You’d rather see the original British cover photo of “Electric Ladyland,” but you’ll just have to get your naked-lady shots elsewhere, buddy.


Certain albums in this series present a challenge even to a professional gasbag such as I. What can one possibly say about the most legendary albums in the history of rock that hasn’t been said before? Here are some random-yet-hopefully-interesting facts about Electric Ladyland by the Jimi Hendrix Experience.

The most famous track on the album is “All Along the Watchtower,” which was also the most successful Hendrix single in the States. In the UK, however, “Voodoo Child (Slight Return)” was a #1 single, but not until two years later, after Hendrix died. “Slight Return” was added to the title because the song is a reworking of a bit from “Voodoo Chile,” which appears earlier on the album. “Voodoo Chile” is a jam featuring Steve Winwood alongside Jack Casady from the Jefferson Airplane. Also on the album: Dave Mason, Brian Jones, and Al Kooper.

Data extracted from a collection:
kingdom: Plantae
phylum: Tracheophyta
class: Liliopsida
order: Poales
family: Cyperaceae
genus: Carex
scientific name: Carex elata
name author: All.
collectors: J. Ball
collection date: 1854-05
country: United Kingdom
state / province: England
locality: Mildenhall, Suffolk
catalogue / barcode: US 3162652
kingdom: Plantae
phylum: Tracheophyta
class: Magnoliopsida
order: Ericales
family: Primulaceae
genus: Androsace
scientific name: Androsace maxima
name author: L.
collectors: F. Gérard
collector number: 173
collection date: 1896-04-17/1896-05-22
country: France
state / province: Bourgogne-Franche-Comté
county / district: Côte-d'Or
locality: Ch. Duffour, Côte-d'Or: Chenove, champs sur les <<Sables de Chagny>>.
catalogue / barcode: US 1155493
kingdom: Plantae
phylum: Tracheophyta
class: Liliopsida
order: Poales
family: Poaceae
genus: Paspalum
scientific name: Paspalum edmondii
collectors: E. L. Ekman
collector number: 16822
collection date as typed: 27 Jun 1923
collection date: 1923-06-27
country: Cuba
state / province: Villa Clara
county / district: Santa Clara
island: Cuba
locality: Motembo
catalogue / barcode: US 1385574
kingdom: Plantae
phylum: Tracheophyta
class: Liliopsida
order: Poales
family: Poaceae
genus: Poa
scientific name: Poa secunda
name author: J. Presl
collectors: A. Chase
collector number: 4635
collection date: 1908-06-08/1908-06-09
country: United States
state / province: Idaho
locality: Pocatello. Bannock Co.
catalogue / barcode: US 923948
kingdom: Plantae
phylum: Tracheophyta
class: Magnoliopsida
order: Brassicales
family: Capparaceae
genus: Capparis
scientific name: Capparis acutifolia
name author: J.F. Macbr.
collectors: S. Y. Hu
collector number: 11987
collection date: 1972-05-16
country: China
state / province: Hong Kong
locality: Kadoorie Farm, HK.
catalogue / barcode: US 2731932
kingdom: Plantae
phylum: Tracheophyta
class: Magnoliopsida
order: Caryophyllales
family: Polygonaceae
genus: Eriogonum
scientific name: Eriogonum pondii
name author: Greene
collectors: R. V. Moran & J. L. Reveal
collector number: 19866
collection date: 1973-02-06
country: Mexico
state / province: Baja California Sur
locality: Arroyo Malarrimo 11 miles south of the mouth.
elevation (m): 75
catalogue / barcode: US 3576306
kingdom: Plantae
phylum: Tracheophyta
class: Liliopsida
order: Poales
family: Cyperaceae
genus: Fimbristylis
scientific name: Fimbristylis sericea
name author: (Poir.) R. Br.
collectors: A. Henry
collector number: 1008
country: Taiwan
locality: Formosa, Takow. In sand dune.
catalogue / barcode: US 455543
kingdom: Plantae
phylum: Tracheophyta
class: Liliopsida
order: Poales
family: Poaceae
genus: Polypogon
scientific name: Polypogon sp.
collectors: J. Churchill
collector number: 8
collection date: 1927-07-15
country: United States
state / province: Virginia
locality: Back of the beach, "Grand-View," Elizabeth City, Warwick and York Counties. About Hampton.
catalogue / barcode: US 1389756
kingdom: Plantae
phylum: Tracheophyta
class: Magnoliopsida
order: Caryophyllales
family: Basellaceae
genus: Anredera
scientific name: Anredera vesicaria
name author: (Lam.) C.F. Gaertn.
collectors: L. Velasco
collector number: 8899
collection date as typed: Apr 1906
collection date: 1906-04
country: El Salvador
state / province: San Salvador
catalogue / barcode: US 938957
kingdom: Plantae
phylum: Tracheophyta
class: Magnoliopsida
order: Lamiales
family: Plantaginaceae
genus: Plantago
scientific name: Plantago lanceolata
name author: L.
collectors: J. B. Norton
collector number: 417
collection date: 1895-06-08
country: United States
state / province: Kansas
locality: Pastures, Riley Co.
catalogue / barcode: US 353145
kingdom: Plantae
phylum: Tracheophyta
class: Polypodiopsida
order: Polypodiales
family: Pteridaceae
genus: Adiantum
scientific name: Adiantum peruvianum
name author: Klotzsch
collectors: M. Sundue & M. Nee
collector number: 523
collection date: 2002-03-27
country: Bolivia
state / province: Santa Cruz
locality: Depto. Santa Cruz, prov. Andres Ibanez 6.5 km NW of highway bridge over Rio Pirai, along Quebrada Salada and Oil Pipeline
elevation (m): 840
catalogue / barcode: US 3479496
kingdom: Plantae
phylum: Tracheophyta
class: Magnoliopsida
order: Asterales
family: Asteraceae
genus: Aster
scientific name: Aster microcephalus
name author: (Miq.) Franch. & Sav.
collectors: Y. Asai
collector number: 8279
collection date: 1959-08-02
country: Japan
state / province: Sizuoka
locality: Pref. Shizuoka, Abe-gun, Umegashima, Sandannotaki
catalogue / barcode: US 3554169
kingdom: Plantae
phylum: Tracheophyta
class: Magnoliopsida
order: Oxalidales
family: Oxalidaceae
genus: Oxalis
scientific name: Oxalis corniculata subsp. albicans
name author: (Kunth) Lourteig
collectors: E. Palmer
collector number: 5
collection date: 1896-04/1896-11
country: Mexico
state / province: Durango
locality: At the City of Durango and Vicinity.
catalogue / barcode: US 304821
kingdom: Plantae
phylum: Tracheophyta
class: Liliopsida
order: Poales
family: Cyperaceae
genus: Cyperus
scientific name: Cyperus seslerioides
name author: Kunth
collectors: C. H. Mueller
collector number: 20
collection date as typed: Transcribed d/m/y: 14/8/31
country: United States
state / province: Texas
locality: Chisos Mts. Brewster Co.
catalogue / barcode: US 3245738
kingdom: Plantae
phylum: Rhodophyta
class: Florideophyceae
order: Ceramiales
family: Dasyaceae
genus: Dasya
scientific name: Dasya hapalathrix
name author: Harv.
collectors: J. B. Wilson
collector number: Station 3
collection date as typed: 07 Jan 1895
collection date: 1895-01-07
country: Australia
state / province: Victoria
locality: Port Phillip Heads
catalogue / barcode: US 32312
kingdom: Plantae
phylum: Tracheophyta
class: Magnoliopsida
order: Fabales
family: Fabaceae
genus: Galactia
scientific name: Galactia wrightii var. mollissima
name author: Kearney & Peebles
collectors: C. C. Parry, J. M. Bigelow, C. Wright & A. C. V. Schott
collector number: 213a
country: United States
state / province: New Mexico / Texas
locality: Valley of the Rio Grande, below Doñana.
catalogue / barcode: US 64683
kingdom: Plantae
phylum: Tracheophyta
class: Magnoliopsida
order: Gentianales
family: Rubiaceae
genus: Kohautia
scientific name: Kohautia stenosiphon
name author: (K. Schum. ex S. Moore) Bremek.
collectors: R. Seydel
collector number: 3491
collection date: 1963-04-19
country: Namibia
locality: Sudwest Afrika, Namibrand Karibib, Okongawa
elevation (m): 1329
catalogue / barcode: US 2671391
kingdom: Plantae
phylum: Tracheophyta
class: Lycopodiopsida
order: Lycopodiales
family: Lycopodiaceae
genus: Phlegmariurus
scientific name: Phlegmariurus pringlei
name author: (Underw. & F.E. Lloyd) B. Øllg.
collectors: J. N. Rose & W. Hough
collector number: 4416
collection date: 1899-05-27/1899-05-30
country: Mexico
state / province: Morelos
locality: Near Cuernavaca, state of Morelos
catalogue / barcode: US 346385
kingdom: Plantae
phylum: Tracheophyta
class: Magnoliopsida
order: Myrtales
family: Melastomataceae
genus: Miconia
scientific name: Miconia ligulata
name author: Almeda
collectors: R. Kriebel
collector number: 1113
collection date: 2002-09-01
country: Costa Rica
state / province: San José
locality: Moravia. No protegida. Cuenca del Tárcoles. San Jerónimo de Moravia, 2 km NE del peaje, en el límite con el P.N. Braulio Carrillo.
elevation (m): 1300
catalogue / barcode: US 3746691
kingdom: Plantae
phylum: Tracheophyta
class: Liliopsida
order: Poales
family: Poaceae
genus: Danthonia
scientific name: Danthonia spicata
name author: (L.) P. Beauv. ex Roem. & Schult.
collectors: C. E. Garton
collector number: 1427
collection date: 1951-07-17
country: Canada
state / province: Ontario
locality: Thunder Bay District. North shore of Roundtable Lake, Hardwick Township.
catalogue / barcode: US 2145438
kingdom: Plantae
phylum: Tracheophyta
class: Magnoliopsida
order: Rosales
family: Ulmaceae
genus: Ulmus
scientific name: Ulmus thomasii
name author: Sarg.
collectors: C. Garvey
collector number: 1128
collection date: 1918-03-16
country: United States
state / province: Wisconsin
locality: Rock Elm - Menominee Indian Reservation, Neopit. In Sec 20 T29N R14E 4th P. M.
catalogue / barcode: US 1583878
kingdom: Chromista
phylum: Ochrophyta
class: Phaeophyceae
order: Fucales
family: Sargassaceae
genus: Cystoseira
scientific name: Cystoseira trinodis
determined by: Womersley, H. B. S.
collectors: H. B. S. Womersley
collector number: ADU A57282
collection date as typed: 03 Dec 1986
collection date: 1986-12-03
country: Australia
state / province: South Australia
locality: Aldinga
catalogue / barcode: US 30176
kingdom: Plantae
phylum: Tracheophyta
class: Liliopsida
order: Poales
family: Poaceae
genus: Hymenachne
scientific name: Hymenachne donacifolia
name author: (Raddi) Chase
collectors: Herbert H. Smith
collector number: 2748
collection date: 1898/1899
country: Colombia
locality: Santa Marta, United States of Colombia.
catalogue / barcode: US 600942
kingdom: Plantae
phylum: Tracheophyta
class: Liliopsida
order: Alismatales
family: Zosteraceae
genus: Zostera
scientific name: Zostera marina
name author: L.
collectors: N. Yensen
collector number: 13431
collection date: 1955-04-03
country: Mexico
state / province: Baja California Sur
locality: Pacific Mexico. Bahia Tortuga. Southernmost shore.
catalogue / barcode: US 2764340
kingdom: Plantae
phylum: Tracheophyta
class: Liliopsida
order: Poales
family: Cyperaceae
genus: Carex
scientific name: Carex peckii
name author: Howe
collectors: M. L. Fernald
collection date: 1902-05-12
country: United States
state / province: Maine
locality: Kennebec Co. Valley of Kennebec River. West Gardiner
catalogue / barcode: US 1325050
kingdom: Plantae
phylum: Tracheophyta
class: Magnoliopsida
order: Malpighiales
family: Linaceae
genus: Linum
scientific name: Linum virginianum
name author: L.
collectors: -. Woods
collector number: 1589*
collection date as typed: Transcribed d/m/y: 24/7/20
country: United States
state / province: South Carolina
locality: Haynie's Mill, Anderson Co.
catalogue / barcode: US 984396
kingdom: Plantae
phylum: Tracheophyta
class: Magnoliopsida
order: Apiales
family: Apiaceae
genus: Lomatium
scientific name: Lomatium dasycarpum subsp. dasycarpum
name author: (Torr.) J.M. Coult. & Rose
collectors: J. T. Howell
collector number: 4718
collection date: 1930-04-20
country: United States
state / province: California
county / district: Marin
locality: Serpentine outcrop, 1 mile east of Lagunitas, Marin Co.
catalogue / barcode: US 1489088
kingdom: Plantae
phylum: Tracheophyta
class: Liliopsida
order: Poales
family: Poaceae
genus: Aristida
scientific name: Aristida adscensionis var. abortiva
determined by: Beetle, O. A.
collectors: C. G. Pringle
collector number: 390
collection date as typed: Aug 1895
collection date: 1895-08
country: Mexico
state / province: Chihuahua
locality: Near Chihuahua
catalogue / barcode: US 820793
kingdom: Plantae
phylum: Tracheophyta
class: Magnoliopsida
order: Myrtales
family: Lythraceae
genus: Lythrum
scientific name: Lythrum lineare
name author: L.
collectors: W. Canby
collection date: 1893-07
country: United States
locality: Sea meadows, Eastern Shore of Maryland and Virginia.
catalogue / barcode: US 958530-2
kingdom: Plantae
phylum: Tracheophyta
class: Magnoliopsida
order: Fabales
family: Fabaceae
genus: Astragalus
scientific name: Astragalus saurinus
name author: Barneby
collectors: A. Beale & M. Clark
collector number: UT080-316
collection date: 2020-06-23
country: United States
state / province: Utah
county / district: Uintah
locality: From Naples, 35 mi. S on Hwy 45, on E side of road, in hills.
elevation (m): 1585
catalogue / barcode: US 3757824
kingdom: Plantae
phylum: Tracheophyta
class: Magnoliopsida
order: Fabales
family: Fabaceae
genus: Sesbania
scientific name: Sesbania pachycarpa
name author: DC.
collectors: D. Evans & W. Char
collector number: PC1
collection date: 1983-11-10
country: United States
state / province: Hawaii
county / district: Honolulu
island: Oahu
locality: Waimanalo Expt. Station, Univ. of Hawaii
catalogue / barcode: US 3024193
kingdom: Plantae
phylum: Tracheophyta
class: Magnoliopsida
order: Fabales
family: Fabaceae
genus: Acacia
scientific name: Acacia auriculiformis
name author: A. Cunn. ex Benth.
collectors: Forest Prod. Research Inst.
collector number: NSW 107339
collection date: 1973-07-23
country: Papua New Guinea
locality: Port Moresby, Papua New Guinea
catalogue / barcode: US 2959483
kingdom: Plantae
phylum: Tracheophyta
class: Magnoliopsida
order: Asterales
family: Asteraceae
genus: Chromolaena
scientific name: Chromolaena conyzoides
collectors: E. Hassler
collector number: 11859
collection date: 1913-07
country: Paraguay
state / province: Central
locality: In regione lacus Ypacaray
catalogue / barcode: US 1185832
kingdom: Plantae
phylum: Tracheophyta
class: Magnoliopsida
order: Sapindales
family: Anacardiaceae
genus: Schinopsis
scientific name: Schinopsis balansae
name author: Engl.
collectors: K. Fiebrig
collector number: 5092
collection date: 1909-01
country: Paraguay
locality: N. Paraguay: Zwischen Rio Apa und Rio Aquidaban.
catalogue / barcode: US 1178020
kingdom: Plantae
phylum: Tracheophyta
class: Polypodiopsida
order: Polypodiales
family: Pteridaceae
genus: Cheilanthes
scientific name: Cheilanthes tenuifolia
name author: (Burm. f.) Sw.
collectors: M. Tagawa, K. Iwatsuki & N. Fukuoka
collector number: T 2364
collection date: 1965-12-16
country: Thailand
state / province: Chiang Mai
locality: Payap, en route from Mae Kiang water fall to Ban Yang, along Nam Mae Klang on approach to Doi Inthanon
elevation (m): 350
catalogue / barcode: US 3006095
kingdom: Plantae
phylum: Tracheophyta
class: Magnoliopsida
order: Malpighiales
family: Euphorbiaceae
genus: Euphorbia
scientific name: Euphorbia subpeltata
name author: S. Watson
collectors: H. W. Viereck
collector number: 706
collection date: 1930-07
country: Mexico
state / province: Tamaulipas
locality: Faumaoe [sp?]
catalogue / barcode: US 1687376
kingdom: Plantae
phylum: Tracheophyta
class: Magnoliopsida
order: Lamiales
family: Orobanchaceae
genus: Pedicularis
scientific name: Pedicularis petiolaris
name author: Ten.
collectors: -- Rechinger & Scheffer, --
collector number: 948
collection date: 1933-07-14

**TASK SET:**
(a) Recast the paragraph in the Electric Ladyland text beginning "The most famous track on the album" as a bulleted list that keeps its main facts.
(b) List every musician other than Jimi Hendrix whom the Electric Ladyland text names as appearing on the album.
The records are separate material and have no connection to the text about Electric Ladyland.

**ANSWERS BELOW:**
(a)
- "All Along the Watchtower" is the album's most famous track and was Hendrix's most successful single in the United States.
- In the UK, "Voodoo Child (Slight Return)" became a #1 single two years later, after Hendrix died.
- "Slight Return" was added to the title because the song reworks a part of "Voodoo Chile," which appears earlier on the album.
- "Voodoo Chile" is a jam with Steve Winwood and Jack Casady of the Jefferson Airplane.
- Dave Mason, Brian Jones, and Al Kooper also appear on the album.

(b)
- Steve Winwood
- Jack Casady
- Dave Mason
- Brian Jones
- Al Kooper